The case, which has not been previously reported, concerns trades allegedly made in February and March 2020 by a then-senior manager in Huobi’s institutional clients department, Chen Boliang.
The claims against Boliang come as the crypto industry not only endures a spiralling credit crunch but, after years in the wild west of finance, is increasingly facing the consequences of employee conduct and compliance issues that have ensnared more traditional banks and fund managers.
Huobi has risen from its launch in China in 2013 to become among the top five crypto exchanges in the world by daily volume of crypto traded. The exchange is now registered in the Seychelles following a crackdown on crypto exchanges in China last year.
Boliang’s case is set for a preliminary inquiry before a magistrate next week Such inquiries in Hong Kong law are requested by a defendant and are conducted to decide if there is enough evidence for the case to go to trial.
Boliang, 34, was arrested in May 2020 and has been charged with accessing Huobi’s computer systems with criminal or dishonest intent and dealing with the proceeds of a crime in the form of $5mn worth of USDT, a type of stablecoin, according to Hong Kong court records.

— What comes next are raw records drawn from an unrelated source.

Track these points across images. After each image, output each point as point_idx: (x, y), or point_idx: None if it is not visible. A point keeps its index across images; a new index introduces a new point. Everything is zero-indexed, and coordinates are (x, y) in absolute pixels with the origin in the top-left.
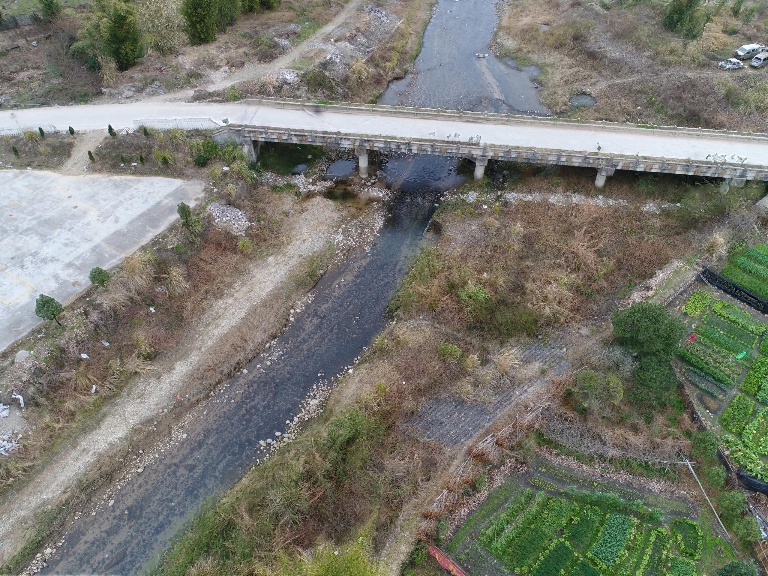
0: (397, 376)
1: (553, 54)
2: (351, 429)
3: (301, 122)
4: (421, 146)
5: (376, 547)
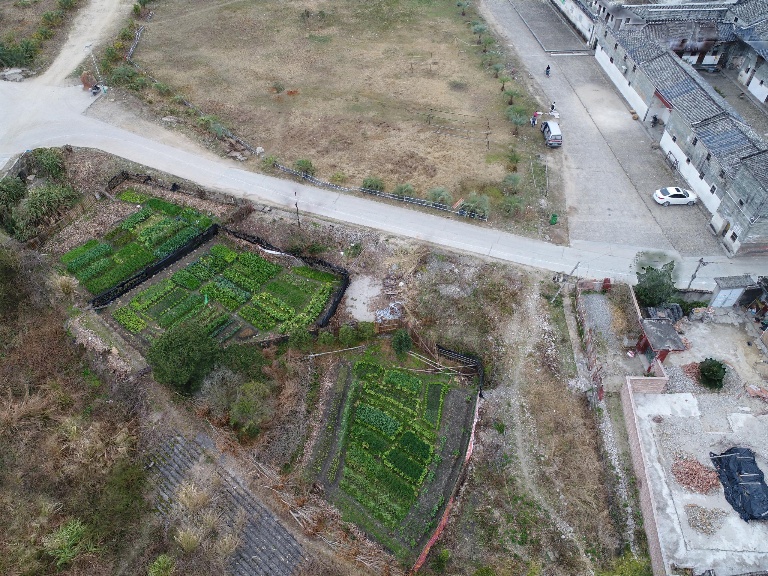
0: None
1: None
2: None
3: None
4: None
5: None
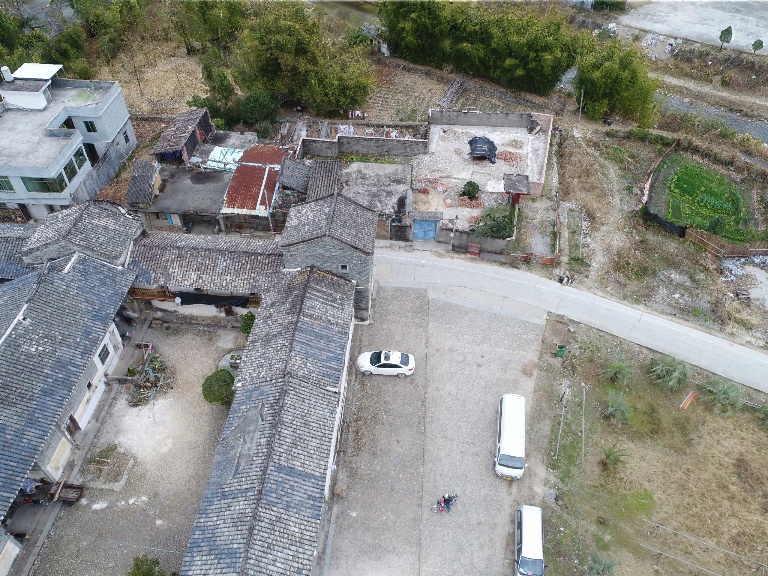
0: None
1: None
2: (723, 128)
3: None
4: None
5: None
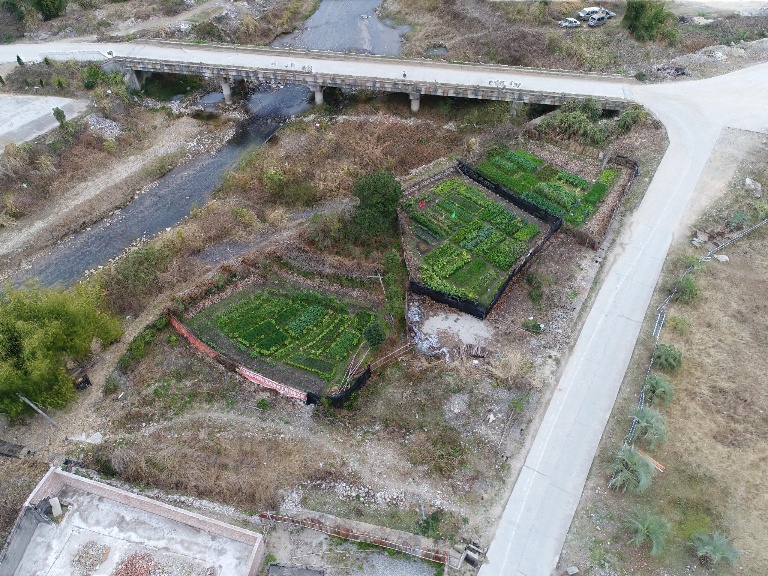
0: (199, 230)
1: (426, 16)
2: (144, 255)
3: (175, 56)
4: (265, 74)
5: (135, 319)
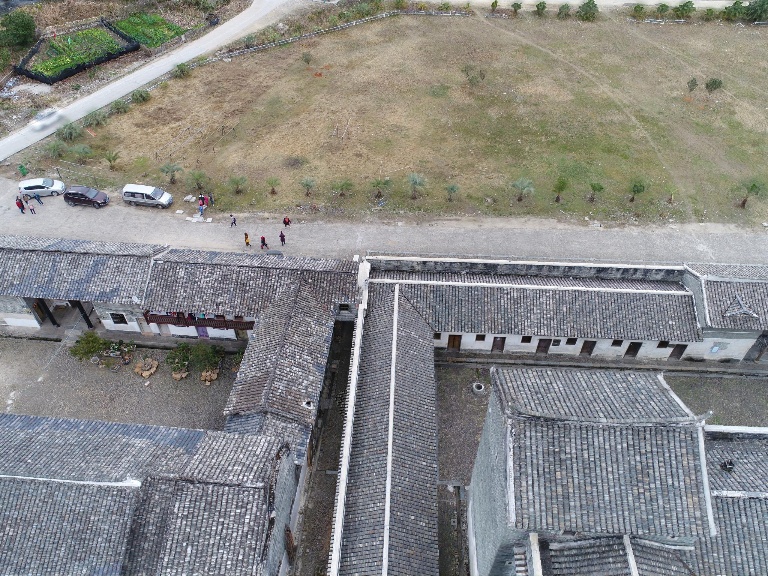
0: None
1: None
2: None
3: None
4: None
5: None
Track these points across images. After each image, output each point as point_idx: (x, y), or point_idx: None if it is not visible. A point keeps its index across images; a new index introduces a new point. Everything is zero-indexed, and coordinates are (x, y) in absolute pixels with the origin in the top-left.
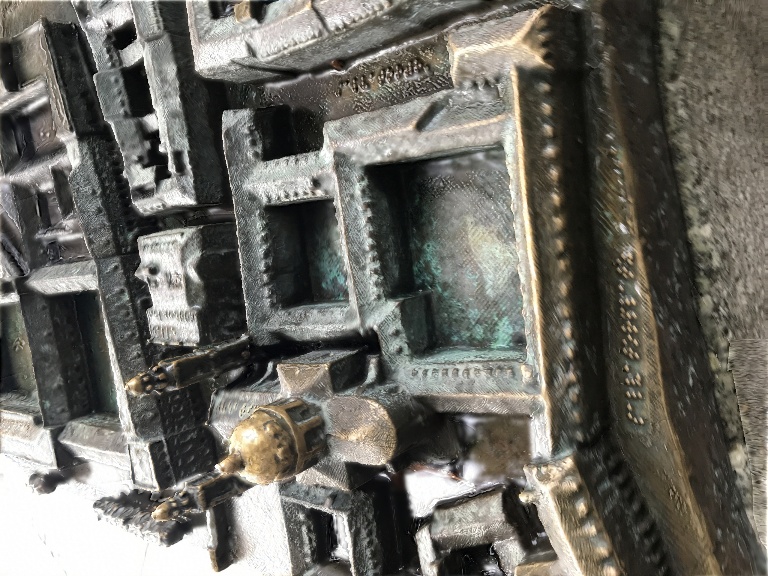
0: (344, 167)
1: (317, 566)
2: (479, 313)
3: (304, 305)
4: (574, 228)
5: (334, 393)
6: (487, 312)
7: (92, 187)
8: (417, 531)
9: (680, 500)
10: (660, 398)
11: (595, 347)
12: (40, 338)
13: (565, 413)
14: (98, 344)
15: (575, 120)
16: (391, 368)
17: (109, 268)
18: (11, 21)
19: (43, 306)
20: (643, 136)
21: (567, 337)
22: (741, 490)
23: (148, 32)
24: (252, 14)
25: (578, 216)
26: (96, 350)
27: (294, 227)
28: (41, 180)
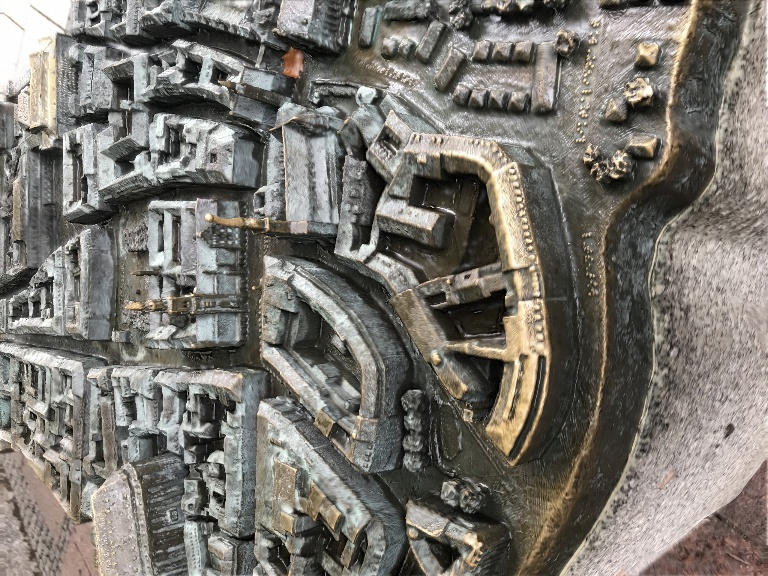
0: None
1: None
2: None
3: (8, 361)
4: None
5: None
6: None
7: None
8: None
9: None
10: None
11: None
12: None
13: None
14: None
15: None
16: None
17: None
18: None
19: None
20: None
21: None
22: None
23: (22, 329)
24: None
25: None
26: None
27: None
28: None
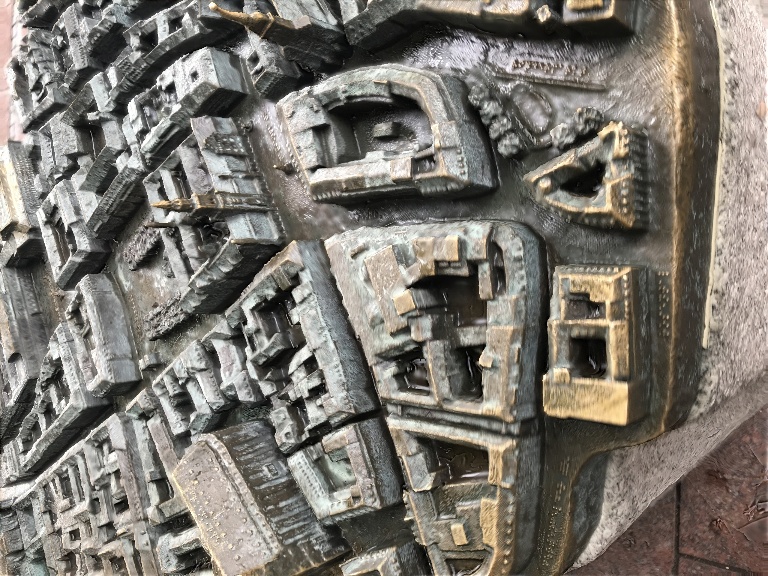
0: None
1: None
2: None
3: (29, 515)
4: None
5: (5, 557)
6: None
7: (11, 413)
8: None
9: None
10: None
11: None
12: None
13: None
14: None
15: None
16: (24, 561)
17: (1, 428)
18: (48, 287)
19: None
20: None
21: None
22: None
23: (38, 450)
24: None
25: None
26: None
27: None
28: None
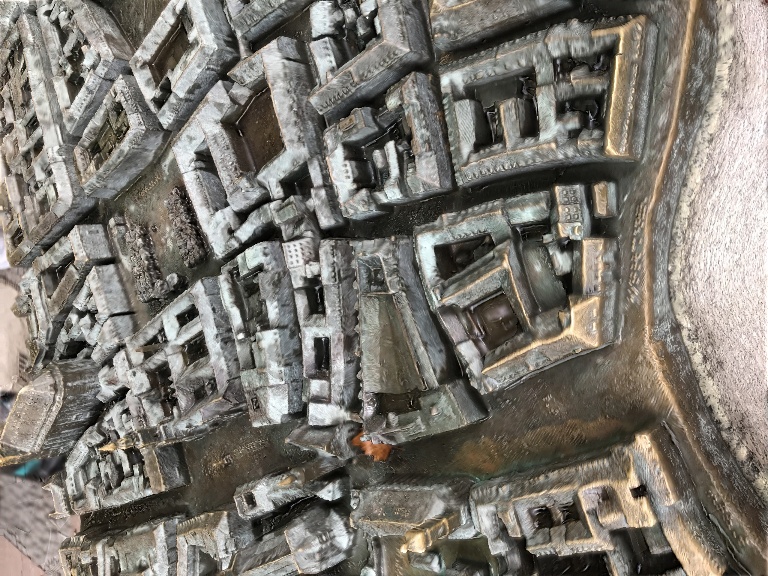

He allegedly set up a Huobi retail account in his father’s name, and gave it a $20mn credit line from the exchange, according to a civil lawsuit filed by Huobi. He then traded against a Huobi corporate account he also controlled, a scheme that netted him about $5mn of profits, the suit alleged.
Boliang is out on a $25,000 bail, according to a charge sheet released in Hong Kong this month. He faces six counts on accessing Huobi’s computer systems and one count related to proceeds of crime. An attorney for Boliang, Lareina Chan, did not respond to a request for comment.
It is unclear how Huobi detected the trades, though it reported Boliang to the police in April that year.
Huobi Global said: “Mr Boliang Chen’s employment with Huobi Global was terminated in May 2020. We have no further comments pertaining to the charges against Mr Boliang Chen and believe in the administration of justice by the HK Special Administrative Region.”
Law enforcement agencies globally have sought to police crypto markets more aggressively in recent years, making clear that they view criminal laws that apply to traditional financial firms just as applicable to cryptocurrencies.
Earlier this month, US prosecutors brought an insider trading case against a former employee of OpenSea, the marketplace for non-fungible tokens, or NFTs. Such assets have become prominent from their use in digital artworks.